The Jewish New Year
is just around the corner, but animal rights organizations are already dealing with the Kapparot ritual which is conducted during the days leading to Yom Kippur,
the Day of Atonement, to transfer one's sins to a chicken.
The Let the Animals Live association has appealed to Israel's
new Ashkenazi Chief Rabbi David Lau,
describing the suffering of live chickens used as part of the religious custom, prompting the rabbi to urge the public to "prevent animal suffering and unnecessary pain."
In her appeal to Rabbi Lau, Let the Animals Live founder and spokeswoman Eti Altman wrote that "every year, ahead of Yom Kippur, our association receives many serious complaints about the appalling suffering of fowl held in the markets to be used as 'Kapparot.'
"For hours and even days they are kept in small cages, sometimes in the hot sun, without food and without water. Although the Agriculture Ministry and Rabbinate have issued instructions to prevent these situations – this is not manifested on the ground."
'Remember the holy duty all year round to prevent the suffering of animals,' chief rabbi writes (Photo: Getty Images)
In her letter, Altman quoted Rabbi Hayim David Halevi, who wrote in his book "Aseh Lecha Rav" ("Make a teacher for yourself"), "Why must we, specifically on the eve of this holy day, be cruel to animals for no reason, and slaughter them without mercy, as we are about to ask for compassion for ourselves from the living God?”

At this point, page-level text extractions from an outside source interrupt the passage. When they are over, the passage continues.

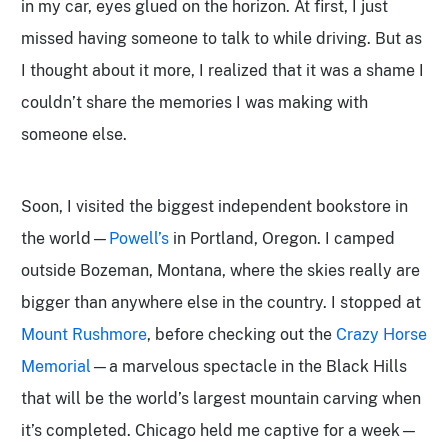
in my car, eyes glued on the horizon. At first, I just
missed having someone to talk to while driving. But as
I thought about it more, I realized that it was a shame I
couldn’t share the memories I was making with
someone else.
Soon, I visited the biggest independent bookstore in
the world—
Powell’s
in Portland, Oregon. I camped
outside Bozeman, Montana,
where the skies really are
bigger than anywhere else in the country. I stopped at
Mount Rushmore
, before checking out the
Crazy Horse
Memorial
—a marvelous spectacle in the Black Hills
that will be the world’s largest mountain carving when
it’s completed. Chicago held me captive for a week—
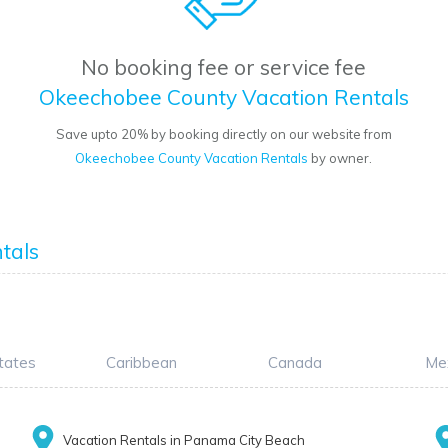
No booking fee or service fee
Okeechobee County Vacation Rentals
Save upto 20% by booking directly on our website from
Okeechobee County Vacation Rentals
by owner.
tals
tates
Caribbean
Canada
Me
Vacation Rentals in Panama City Beach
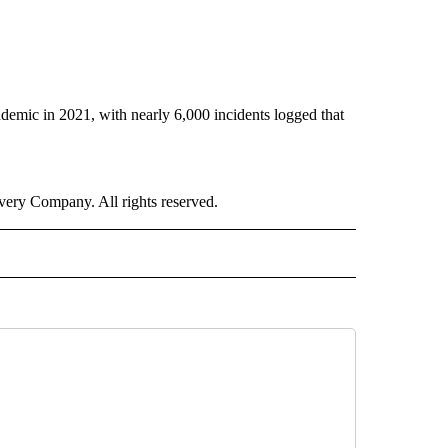
demic in 2021, with nearly 6,000 incidents logged that
ry Company. All rights reserved.
E" TO RECEIVE NOTIFICATIONS ABOUT NEW PAGES ON "CNN - STYLE".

Let the Animals Live also mentioned in its appeal a number of poskim (halachic legal scholars), including Shulchan Aruch (also known as the Code of Jewish Law), Medieval Rabbi Shlomo ben Aderet and Nahmanides (Ramban), who were opposed to using fowl for the purpose of Kapparot – alongside well-known rabbis like kabbalist Yitzchak Kaduri and Shlomo Aviner, who in recent years called on the public to use money for charity as a substitute for live chickens when performing the Kapparot ritual.
"A call on your part to the public to favor atonement with money over atonement with fowl can prevent the great suffering of animals, and add respect to religion and to the Rabbinate," the letter concluded.
Rabbi David Lau rushed to urge the public in an official statement to prevent unnecessary harm to the fowl used for the Kapparot ritual.
In his call, the rabbi addressed "those who preserve their forefathers' custom in conducting Kapparot on animals."
He added, "I would like to remind you of the holy duty all year round to prevent any animal suffering and unnecessary pain, to make sure that they are transported properly and treated appropriately."
Rabbi Lau went on to say that "if the chickens are treated inappropriately, it is clearly a mitzvah that entails an offense, and that was not the sages' intention in the Kapparot mitzvah. Therefore, both the merchants and mitzvah observers must practice extra caution."